Из поэмы "Мама и нейтронная бомба"


Мама,
      мне страшно не то,
                         что не будет памяти обо мне,
а то, что не будет памяти.
И будет настолько большая кровь,
что не станет памяти крови.

Во мне,
        словно семь притоков,
                              семь перекрёстных кровей:
русская -
          словно Непрядва,
                           не прядающая пугливо,
где камыши растут
                  сквозь разрубленные шеломы;
белорусская -
              горькая от пепла сожжённой Хатыни;
украинская -
             с привкусом пороха,
                                 смоченного горилкой,
который запорожцы
                  клали себе на раны;
польская -
           будто алая нитка из кунтуша Костюшки;
латышская -
            словно капли расплавленного воска,
падающие с поминальных свечей над могилами в Риге;
татарская -
            ставшая последними чернилами Джалиля
на осклизлых стенах набитого призраками Моабита,
а ещё полтора литра
                    грузинской крови,
перелитой в меня в тбилисской больнице
                                       из вены жены таксиста -
по непроверенным слухам,
                         дальней родственницы
                                              Великого Моурави.
Анна Васильевна Плотникова,
                            мать моего отца,
фельдшерица, в роду которой
                            был романист Данилевский,
работала с беспризорниками
                           и гладила по голове
рукой постаревшей народницы,
                             возможно, Сашу Матросова.
Рудольф Вильгельмович Гангнус,
                               отец моего отца,
латыш-математик,
                 соавтор учебника «Гурвиц - Гангнус»,
носил золотое пенсне,
                      но строго всегда говорил,
что учатся по-настоящему
                         только на медные деньги.
Дедушка голоса не повышал никогда.
В тридцать седьмом
                   на него
                           повысили голос,
но, говорят,
             он ответил спокойно,
голоса собственного не повышая:
«Да,
     я работаю в пользу Латвии.
Тяжкое преступление для латыша...
Мои связи в Латвии?
                    Пожалуйста - Райнис...
Запишите по буквам:
                    Россия,
                            Америка,
                                     Йошкар-Ола,
                                                 Никарагуа,
                                                            Италия,
                                                                    Сенегал...»
Единственное, что объяснила мама:
«Дедушка уехал.
                Он преподаёт
в очень далёкой северной школе».
И я спросил:
             «А нельзя прокатиться к дедушке на оленях?»

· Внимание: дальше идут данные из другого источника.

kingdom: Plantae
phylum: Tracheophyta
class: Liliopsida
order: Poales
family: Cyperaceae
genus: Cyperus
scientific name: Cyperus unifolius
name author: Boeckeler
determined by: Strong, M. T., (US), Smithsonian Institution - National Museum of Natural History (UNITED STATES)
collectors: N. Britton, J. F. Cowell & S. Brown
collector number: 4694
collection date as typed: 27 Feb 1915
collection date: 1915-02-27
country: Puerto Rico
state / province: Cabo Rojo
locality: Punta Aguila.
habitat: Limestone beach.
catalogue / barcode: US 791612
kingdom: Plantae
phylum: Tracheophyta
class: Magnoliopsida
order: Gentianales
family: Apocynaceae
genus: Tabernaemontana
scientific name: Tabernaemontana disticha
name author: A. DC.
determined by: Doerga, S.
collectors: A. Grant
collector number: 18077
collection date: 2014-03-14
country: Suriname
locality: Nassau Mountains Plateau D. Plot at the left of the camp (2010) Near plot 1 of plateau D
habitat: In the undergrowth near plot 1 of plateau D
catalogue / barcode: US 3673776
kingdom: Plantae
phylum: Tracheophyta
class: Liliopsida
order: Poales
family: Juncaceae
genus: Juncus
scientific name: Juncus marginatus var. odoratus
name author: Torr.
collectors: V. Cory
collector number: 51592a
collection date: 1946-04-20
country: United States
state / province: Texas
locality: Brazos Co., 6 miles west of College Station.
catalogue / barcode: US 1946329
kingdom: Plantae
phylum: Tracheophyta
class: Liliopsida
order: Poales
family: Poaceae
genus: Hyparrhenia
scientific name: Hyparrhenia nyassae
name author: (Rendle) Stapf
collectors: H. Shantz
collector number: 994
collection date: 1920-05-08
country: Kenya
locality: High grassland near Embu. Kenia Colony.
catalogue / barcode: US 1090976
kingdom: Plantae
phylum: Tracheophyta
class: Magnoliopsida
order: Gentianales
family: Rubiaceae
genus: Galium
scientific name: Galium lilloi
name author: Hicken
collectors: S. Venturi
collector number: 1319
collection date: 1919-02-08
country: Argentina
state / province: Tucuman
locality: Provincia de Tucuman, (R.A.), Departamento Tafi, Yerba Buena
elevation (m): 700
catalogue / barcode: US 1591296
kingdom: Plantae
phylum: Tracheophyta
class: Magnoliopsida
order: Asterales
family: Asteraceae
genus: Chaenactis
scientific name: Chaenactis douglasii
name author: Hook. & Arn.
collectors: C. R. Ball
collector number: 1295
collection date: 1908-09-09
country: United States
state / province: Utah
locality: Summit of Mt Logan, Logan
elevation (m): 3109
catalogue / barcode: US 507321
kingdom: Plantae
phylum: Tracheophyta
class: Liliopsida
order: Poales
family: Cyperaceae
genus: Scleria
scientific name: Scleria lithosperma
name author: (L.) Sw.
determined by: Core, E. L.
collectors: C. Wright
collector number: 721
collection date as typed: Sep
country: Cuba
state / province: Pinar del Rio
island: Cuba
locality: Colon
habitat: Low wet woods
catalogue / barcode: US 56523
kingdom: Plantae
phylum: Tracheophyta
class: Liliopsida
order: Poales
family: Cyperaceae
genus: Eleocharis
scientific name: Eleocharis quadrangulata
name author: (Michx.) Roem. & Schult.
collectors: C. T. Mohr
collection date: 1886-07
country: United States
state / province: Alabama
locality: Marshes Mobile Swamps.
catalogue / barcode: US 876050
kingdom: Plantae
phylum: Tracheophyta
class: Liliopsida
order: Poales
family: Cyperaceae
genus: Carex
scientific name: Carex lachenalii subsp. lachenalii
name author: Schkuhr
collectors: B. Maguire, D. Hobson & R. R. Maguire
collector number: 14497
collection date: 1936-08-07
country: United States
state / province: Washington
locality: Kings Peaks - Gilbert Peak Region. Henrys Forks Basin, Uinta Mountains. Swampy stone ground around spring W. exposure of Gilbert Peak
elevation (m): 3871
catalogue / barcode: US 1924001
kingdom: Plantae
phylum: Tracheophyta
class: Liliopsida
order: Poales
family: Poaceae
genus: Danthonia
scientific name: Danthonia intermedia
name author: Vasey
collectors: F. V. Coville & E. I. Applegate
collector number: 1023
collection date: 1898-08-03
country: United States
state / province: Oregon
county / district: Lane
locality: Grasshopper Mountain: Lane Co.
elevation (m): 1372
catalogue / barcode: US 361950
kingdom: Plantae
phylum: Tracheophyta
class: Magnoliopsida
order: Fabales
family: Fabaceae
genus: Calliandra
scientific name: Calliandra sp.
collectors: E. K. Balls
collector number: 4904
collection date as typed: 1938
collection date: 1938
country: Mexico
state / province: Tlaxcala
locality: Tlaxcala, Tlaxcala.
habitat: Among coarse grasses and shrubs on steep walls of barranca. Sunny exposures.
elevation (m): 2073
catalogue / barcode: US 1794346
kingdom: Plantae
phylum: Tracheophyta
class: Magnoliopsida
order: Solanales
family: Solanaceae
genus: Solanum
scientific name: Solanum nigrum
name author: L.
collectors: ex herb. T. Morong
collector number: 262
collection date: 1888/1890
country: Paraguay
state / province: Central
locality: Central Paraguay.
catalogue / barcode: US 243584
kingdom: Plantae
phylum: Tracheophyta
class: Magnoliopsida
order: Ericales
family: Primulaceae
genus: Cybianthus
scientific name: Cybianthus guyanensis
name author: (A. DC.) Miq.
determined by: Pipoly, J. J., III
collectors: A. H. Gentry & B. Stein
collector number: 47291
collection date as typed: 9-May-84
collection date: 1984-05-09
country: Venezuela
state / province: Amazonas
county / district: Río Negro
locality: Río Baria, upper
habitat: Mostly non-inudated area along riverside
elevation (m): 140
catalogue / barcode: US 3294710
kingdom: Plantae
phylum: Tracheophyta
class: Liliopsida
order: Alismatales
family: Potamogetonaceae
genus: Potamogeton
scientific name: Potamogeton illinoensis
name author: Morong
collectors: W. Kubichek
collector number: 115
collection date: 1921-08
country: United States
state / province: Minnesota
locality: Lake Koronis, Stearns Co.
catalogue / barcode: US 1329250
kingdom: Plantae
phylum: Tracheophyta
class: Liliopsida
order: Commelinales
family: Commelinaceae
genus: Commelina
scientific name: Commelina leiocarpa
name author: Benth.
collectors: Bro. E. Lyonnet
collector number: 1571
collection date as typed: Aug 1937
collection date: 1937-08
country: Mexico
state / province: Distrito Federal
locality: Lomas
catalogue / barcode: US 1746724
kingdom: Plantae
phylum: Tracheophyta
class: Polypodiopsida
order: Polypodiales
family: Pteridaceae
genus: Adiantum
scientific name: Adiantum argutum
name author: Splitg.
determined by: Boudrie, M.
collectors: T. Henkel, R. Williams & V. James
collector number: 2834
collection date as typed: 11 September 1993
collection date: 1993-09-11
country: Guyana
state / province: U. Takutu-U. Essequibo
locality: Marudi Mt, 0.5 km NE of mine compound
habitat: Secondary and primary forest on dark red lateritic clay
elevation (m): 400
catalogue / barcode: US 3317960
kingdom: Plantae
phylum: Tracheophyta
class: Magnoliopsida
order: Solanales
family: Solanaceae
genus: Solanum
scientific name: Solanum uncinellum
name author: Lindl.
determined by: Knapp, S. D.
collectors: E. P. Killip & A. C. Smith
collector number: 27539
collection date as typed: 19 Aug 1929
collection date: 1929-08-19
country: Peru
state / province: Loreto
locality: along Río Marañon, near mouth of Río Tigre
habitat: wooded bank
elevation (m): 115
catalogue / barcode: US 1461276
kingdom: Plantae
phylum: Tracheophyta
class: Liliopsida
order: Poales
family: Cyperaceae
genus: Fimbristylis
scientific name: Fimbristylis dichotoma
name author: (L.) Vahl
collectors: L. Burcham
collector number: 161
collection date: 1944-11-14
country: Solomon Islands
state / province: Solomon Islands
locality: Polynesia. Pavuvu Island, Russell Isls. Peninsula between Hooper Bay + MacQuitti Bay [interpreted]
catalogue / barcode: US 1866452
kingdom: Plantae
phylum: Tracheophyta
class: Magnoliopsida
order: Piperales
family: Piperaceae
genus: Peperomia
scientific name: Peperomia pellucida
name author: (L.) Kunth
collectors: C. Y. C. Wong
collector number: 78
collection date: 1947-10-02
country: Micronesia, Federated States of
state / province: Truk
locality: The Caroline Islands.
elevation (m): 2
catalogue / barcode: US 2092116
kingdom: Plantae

До войны я носил фамилию Гангнус.
На станции Зима
                учительница физкультуры
с младенчески ясными спортивными глазами,
с белыми бровями
и белой щетиной на розовых гладких щеках,
похожая на переодетого женщиной хряка,
сказала Карякину,
                  моему соседу по парте:
«Как можешь ты с Гангнусом этим дружить,
пока другие гнусавые гансы
стреляют на фронте в отца твоего?!»
Я, рыдая, пришёл домой и спросил:
«Бабушка,
          разве я немец?»
Бабушка,
         урождённая пани Байковска,
ответила «нет»,
                но взяла свою скалку,
осыпанную мукой от пельменей,
и ринулась в кабинет физкультуры,
откуда,
        как мне потом рассказали,
слышался тонкий учительшин писк
и бабушкин бас:
                «Пся крев,
                           ну а если б он даже был немцем?
Бетховен, по-твоему, кто - узбек?!»
Но с тех пор появилась в метриках у меня
фамилия моего белорусского деда.
Под синим небом белорусским Познал я радость и беду. Я — белорус, а значит — русский, Таким и в небо я уйду.

Dy_što_ty_havoryš

Роберт Бёрнс

Шатландская слава


Мой слаўны, мой шатландскі край, -
Нагор'і і лагчыны,
Забудзь пра славу, забывай
Само імя - айчына!

Дзе ў верасах і Старк, і Твід
Да мора коцяць хвалі,
Там сёння гаспадарыць брыт,
Купцы запанавалі.

Знайшлі братоў, апекуны,
А хто ж забыцца зможа,
Што ваш злачынны меч вайны
Суседзяў век трывожыў?

Хто б верыў, што надыдзе час
І вольны край загіне,
Што здрада чорная ўсіх нас
За грошы ў яму кіне!

А колькі ж раз - і не пытай -
Мы іх, драпежных, білі!
І вось - за стэрлінгі наш край
Брытанцы прыкупілі.

Шатландыя, снягоў абрус,
Чаму я ў ратным полі
Не згінуў за цябе, як Брус,
Як сын твой верны Уолес?

Пакуль не ўмосцяць у труну
Мой труп праз леты, зімы,
Я праклінаў вас і кляну,
Прадажнікі радзімы!

Пераклад Язэпа Семяжона
Под синим небом белорусским Познал я радость и беду. Я — белорус, а значит — русский, Таким и в небо я уйду.

Herobrine

Dy_što_ty_havoryš, мне нравятся эти стихи, not bad.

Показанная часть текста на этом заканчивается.